Op wants to do mass renaming, e.g., generate a list of names, and then rename many of them across a big source code base.

A refactoring tool that was good at this is a choice, if he can find one.

A strange but perhaps effective alternative: a C++ code source code obfuscation tool.

Our company offers one of these that does the following (yes, this will seem wrong for the task!):

  • strips comments
  • damages formatting
  • replaces identifiers consistently with scrambled names (seed of the answer!)
  • builds a identifier map (list of "identifier -> scrambled_identifier" names) as a result for all identifiers.

This process is applied to files without preprocessing.

So, in effect, it is a mass renaming tool. And renaming to bad names is its purpose, but it can be abused to rename to good names.

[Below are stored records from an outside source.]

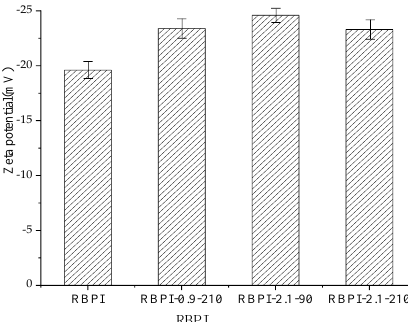
Figure 8. Zeta potential ( ζ) of RBPI prepared from different SFE pretreatment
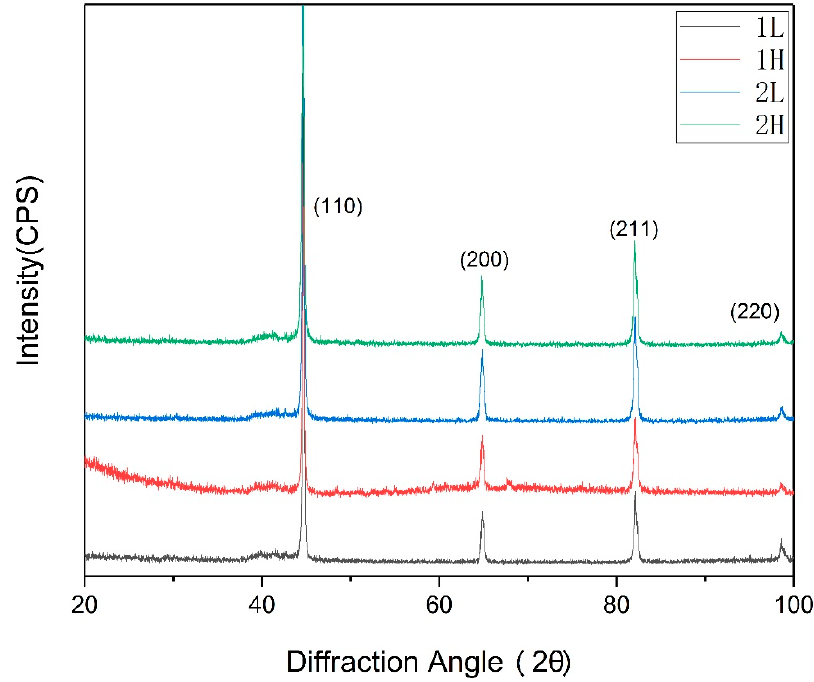
Figure 2. XRD diagram for experimental steels.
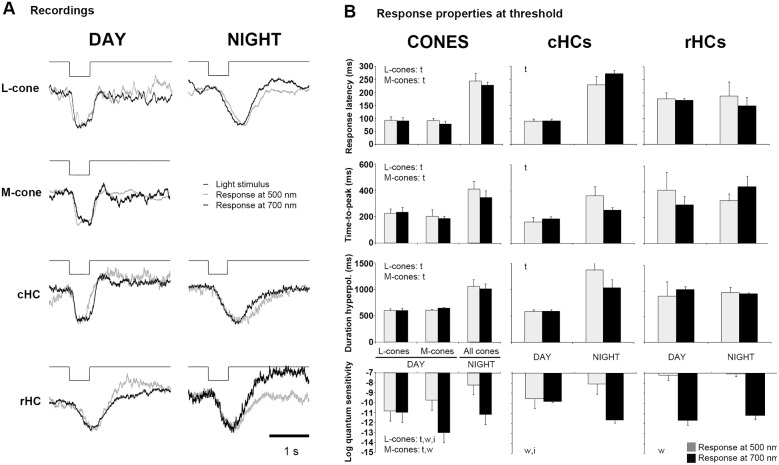
Threshold responses of dark-adapted cones, cHCs and rHCs to 500 nm and 700 nm light stimuli during day and night.(A) Representative examples of dark-adapted cone, cHC and rHC threshold responses (0.5 mV) to a light stimulus (500 ms) at 500 nm (grey trace) and 700 nm (black trace) during the subjective day (left column) and night (right column). The amplitude of each trace has been normalized for better comparison. (B) Averaged response latency, time-to-peak, duration of the hyperpolarization, and quantum sensitivity measured in cones (left column), cHCs (center column) and rHCs (right column) under the conditions described in (A). Data in (B) were analyzed with a two-WAY ANOVA, the first factor was time of day (t) and the second factor was wavelength (w). Significant variations (α = 0.05) are indicated on the left side of each figure; i: w x t interaction.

In fact, what it accepts as an input is an identifier map (possibly empty, certainly on the first run, usually taken from successive obfuscation runs), and it renames identifiers it finds in that map according to the map, and identifiers it doesn't find with new scrambled names.

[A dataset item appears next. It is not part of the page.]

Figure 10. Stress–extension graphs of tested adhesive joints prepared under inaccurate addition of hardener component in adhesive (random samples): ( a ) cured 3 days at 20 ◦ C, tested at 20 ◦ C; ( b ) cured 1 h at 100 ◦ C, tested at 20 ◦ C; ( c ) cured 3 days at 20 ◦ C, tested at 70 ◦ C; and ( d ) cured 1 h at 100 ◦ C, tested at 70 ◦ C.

If you give it a full map, you have full control over the names it renames-to.

So, to use it for mass renaming, the following process should work:

  1. Run the obfuscator, Get the identifier map. Throw the result source text away.
  2. Revise the identifier map to be "identifier -> identifier". This is a 30 second task with a decent editor like Emacs. If one uses this revised map unchanged, the obfuscator renames every symbol to itself, e.g., nothing gets renamed. Replacing "identifier -> foo" with just "identifier" is treated as "identifier -> identifier" by the tool.
  3. (Sort then) review the identifier list. Choose new names for some of the identifiers. Revise the list accordingly: "bad_identifier_1 -> better_identifier_1"
  4. Re-run the obfuscator, using the revised map. Your bad_identifiers will get replaced.

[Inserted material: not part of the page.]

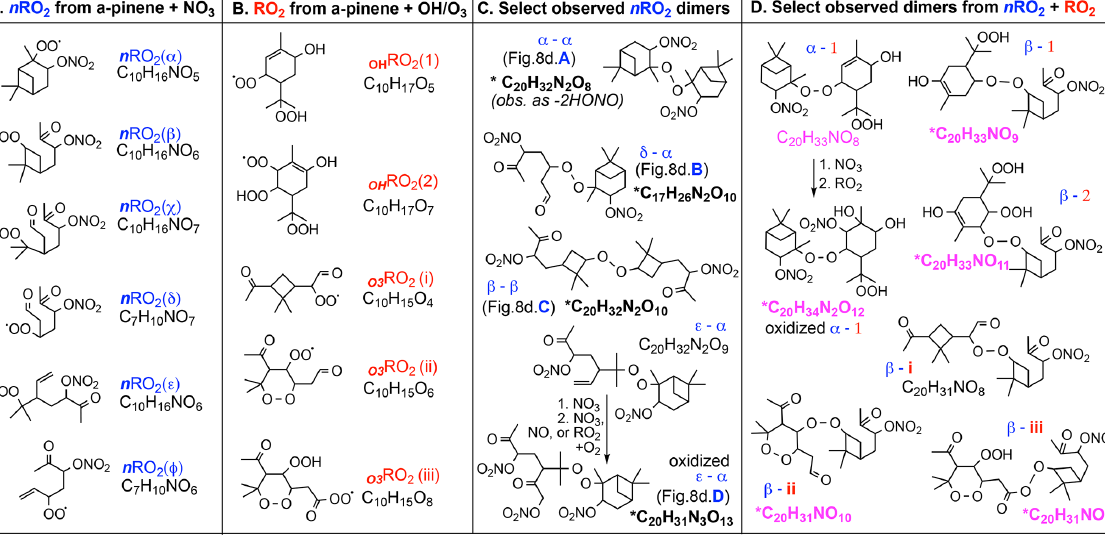
Figure 10. Structures and molecular formulas for (a) n RO 2 from NO 3 -initiated chemistry (Fig. 9), (b) RO 2 from OH or O 3 chemistry (Xu et al., 2019; Iyer et al., 2021), (c) prominent dimers observed from n RO 2 self- or cross-reactions, and (d) dimers from synergistic n RO 2 + RO 2 couplings observed in the simulated nighttime reactions. Dimers with chemical formulas written in pink are uniquely observed in the simulated nighttime experiments; those marked with an asterisk have moderate to high signal (40 >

Oops, what about comments and formatting :-?

Well, there's a command line switch that in essence says "don't throw the comments away". As far as formatting is concerned, the obfuscator remarkably includes a source code formatter. Just run it a second time as a formatter. Voila, renamed-code with pretty format.

Caveats:

  • the formatter cannot handle some badly-placed preprocessor conditionals; most C++ code doesn't have this, and what there is of it can be usually changed with a one line edit.
  • the obfuscator does not distinguish scopes. Given I -> J, it will rename all I instances to J.
  • the obfuscator won't detect stupid renamings. If you rename I -> J, and rename K -> J, if that renaming damages your program the obfuscator won't tell you. (That renaming may work; depends on your code and where I and K are used). This is easily avoided: don't produce a map with the same renamed-to name anywhere. THis means you should not rename identifiers which appear in system include files; you can rename identifiers that appear in your applications include files.

If there was enough interest, minor changes on our part could preserve formatting and comments directly.

The nice thing about this klunky process is you can experiment with getting the set of renames right; you only need to keep the final "obfuscated/formatted" result. You can of course rename sets of things in groups by running this process one per stages. Highly recommend recompiles after each cycle :-}

You can use this process to rename one identifier at a time, but I think a regular editor would serve your pretty well for this.

If OP just wanted the list of names, he could obviously stop after the first obfuscation pass and run away with the identifier map.

No, it isn't a regexp-replace-string hack; it uses a full C++11 lexer so it is not confused by contents of string literals or comments. The formatter part actually uses a full C++(11) parser.